Et Grossmann, très satisfait d’avoir pu mettre la main sur cet individu, s’éloigna.

. . . . . . . . . . . . . . . . . . . . . . . . .

Il passait neuf heures du soir, lorsque Grossmann retrouva son homme au poste.

— Eh bien ? interrogea-t-il simplement.

— Je n’ai pas vu la moindre valise sortir de là.

— Très bien, s’écria joyeusement Grossmann. Tu as gagné tes dix dollars, les voici.

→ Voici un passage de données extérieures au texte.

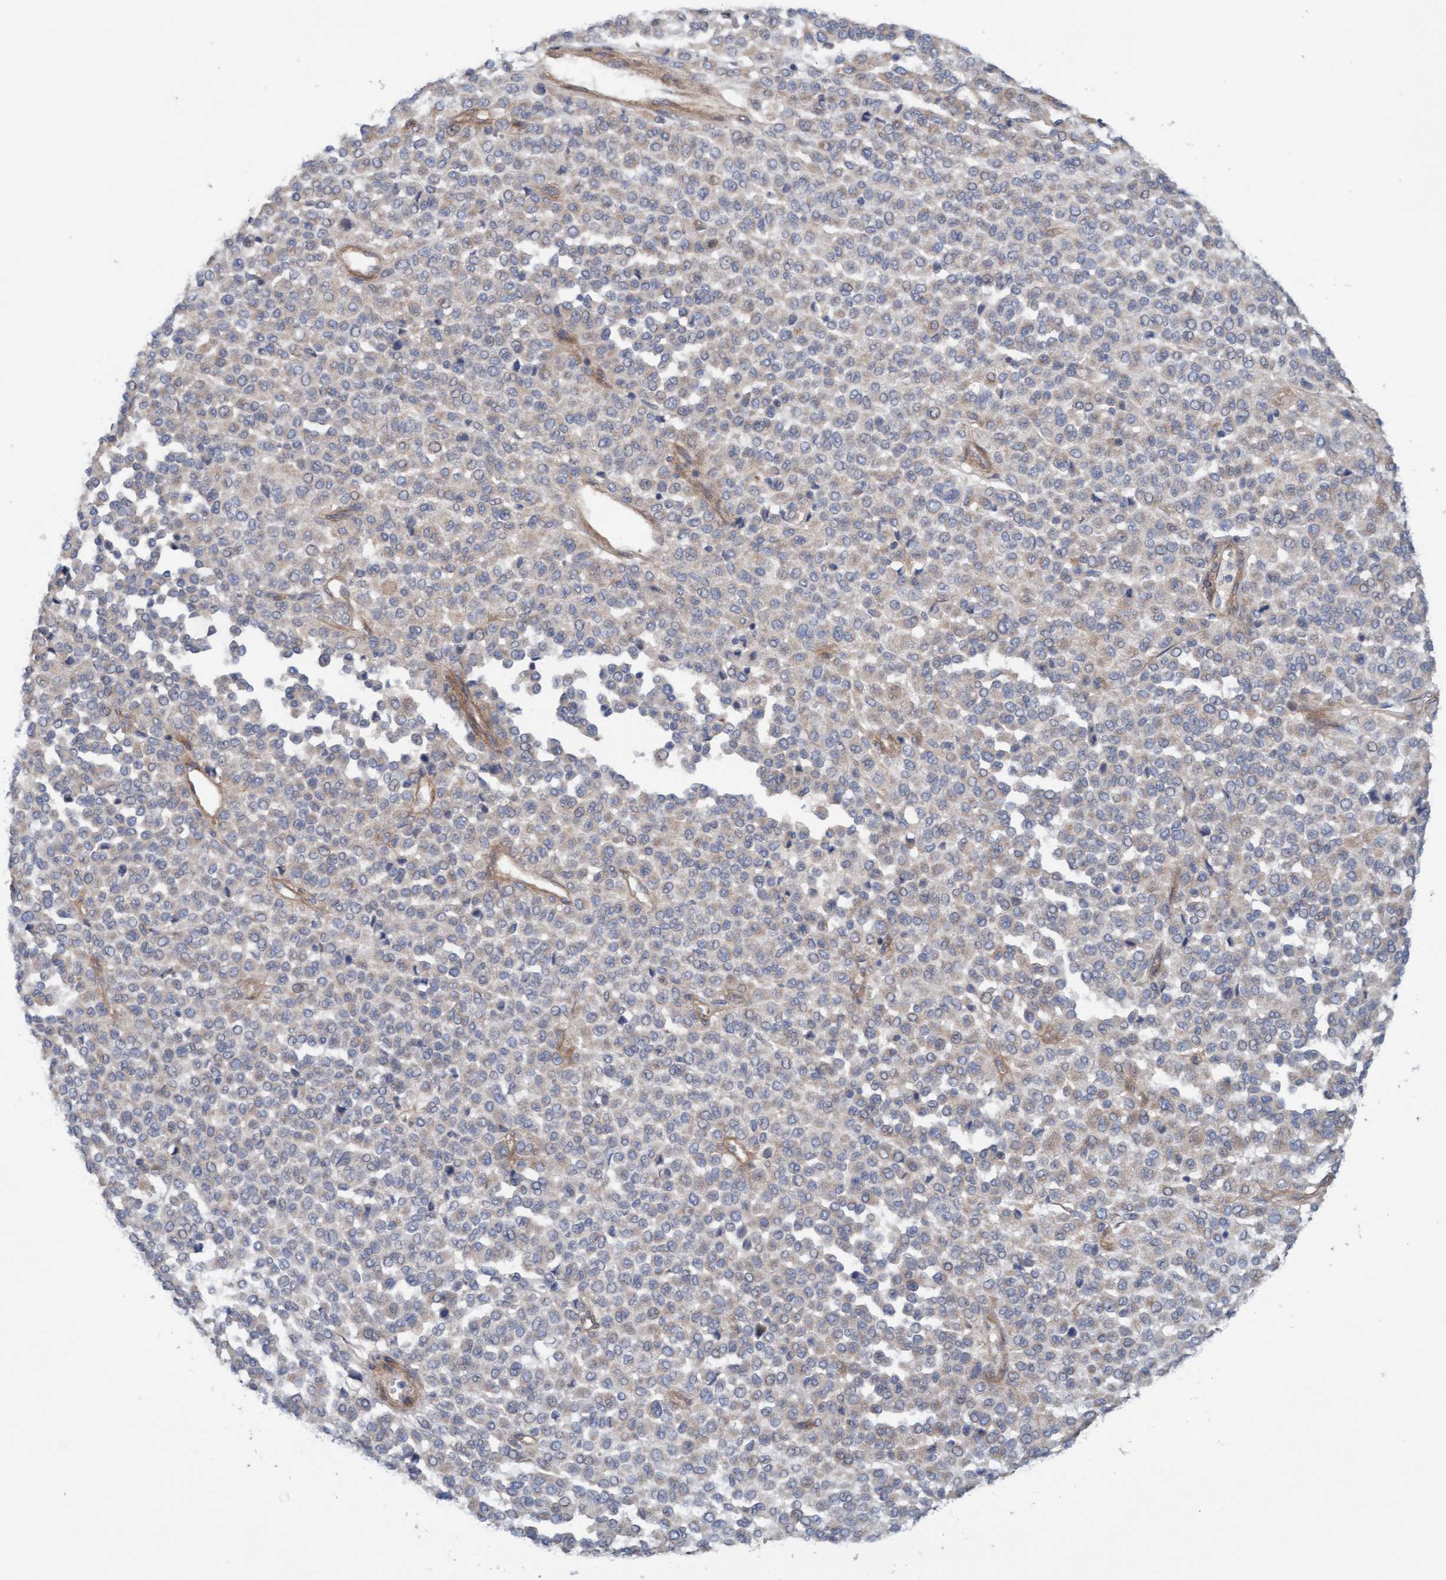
{"staining": {"intensity": "weak", "quantity": "25%-75%", "location": "cytoplasmic/membranous"}, "tissue": "melanoma", "cell_type": "Tumor cells", "image_type": "cancer", "snomed": [{"axis": "morphology", "description": "Malignant melanoma, Metastatic site"}, {"axis": "topography", "description": "Pancreas"}], "caption": "Malignant melanoma (metastatic site) stained with a brown dye displays weak cytoplasmic/membranous positive expression in about 25%-75% of tumor cells.", "gene": "CDK5RAP3", "patient": {"sex": "female", "age": 30}}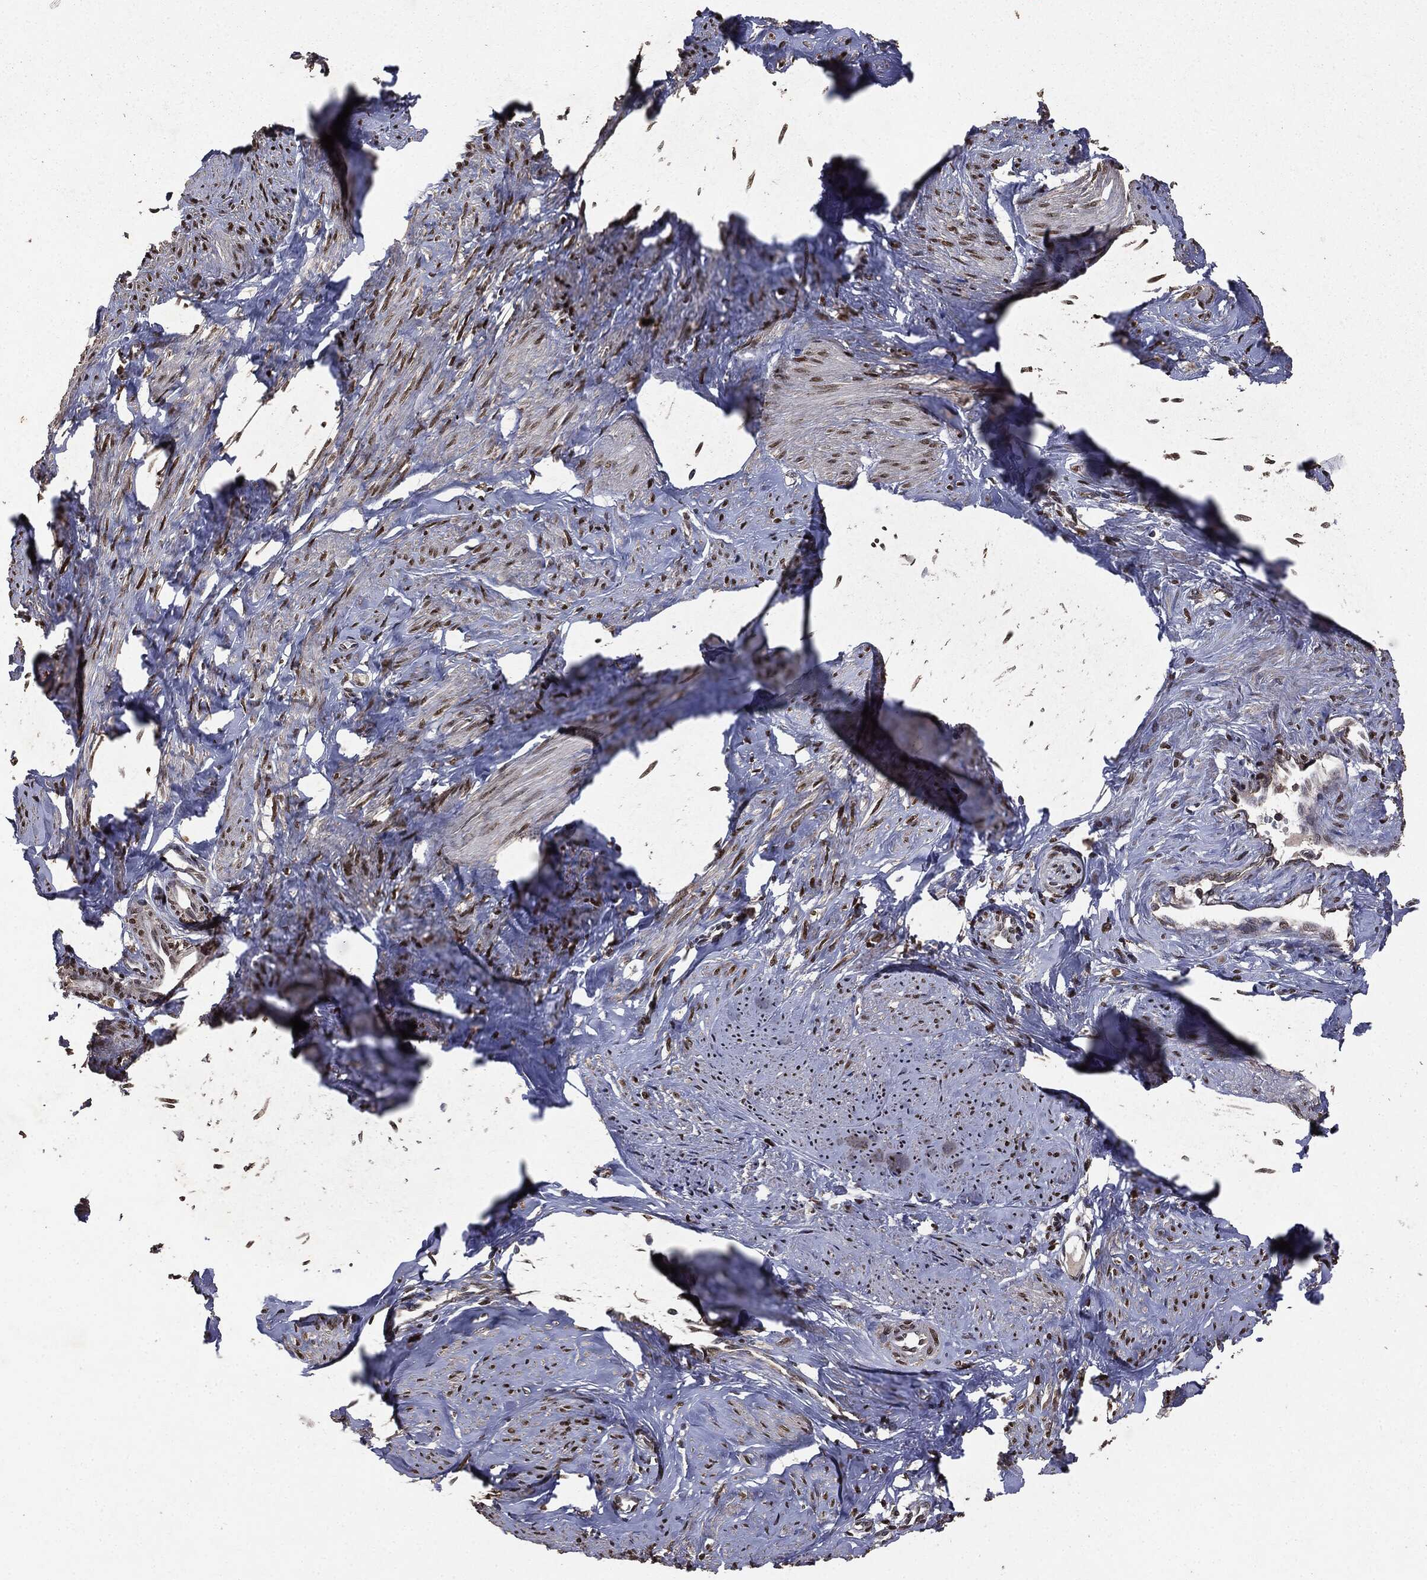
{"staining": {"intensity": "moderate", "quantity": ">75%", "location": "nuclear"}, "tissue": "smooth muscle", "cell_type": "Smooth muscle cells", "image_type": "normal", "snomed": [{"axis": "morphology", "description": "Normal tissue, NOS"}, {"axis": "topography", "description": "Smooth muscle"}], "caption": "Normal smooth muscle shows moderate nuclear positivity in approximately >75% of smooth muscle cells, visualized by immunohistochemistry.", "gene": "PPP6R2", "patient": {"sex": "female", "age": 48}}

Et sans tenir compte de l’avance payée dans l’après-midi, il tendit un billet de dix dollars à l’individu qui l’empocha rapidement… grogna quelque chose qui ressemblait à un merci, et s’éloigna pour aller une seconde fois noyer « son soleil » qui, en toute probabilité, après une telle faction avait dû retrouver toute son ardeur.

Grossmann demeura seul.

— Maintenant, se dit-il, raisonnons. Benjamin, comme je m’en suis convaincu, est à cette heure en route pour New York avec Fringer sur ses talons. Ensuite, le modèle est toujours en ce domicile No 143B. Et si Benjamin l’a mis là, c’est pour l’y retrouver à son retour de New York. Alors, je ne gagnerai rien à m’éreinter ici en surveillant cette porte. Donc, je peux m’en aller manger un morceau, car je sens la faim me retourner les entrailles. Ensuite, je pourrai aller dormir, et demain je chercherai un plan d’action.

Et après un long regard de convoitise — vers la porte No 143B, Grossmann s’en alla.

. . . . . . . . . . . . . . . . . . . . . . . . .

Trois jours s’écoulèrent sans que Grossmann pût trouver un moyen sûr de s’emparer du modèle. Chaque jour, comme dans l’espoir d’y puiser une inspiration, il venait rue Saint-Denis, passait et repassait devant le logis de Mme Fafard, puis s’en retournait sacrant et jurant, maudissant son imagination infertile.

Le soir du troisième jour, au moment où il quittait, plus sombre, plus découragé, la rue Saint-Denis, il s’arrêta tout à coup, esquissa un sourire de joie sauvage et murmura :

— Que n’ai-je donc pensé à cela plus tôt !… Oui, le plan est merveilleux, pas un risque, un véritable escamotage de magicien. Allons ! conclut-il en ricanant, ou je me trompe fort, ou le modèle est à moi !

Et la face hideuse de l’Allemand s’éclaira d’un nouveau sourire plus hideux encore.

Quelle était donc l’idée qui venait si subitement de germer au cerveau de Grossmann ? On va le voir.

Vers le milieu de la matinée du lendemain, un messager du télégraphe remettait à Mme Fafard une dépêche ainsi adressée :

William Benjamin, 143B, rue Saint-Denis.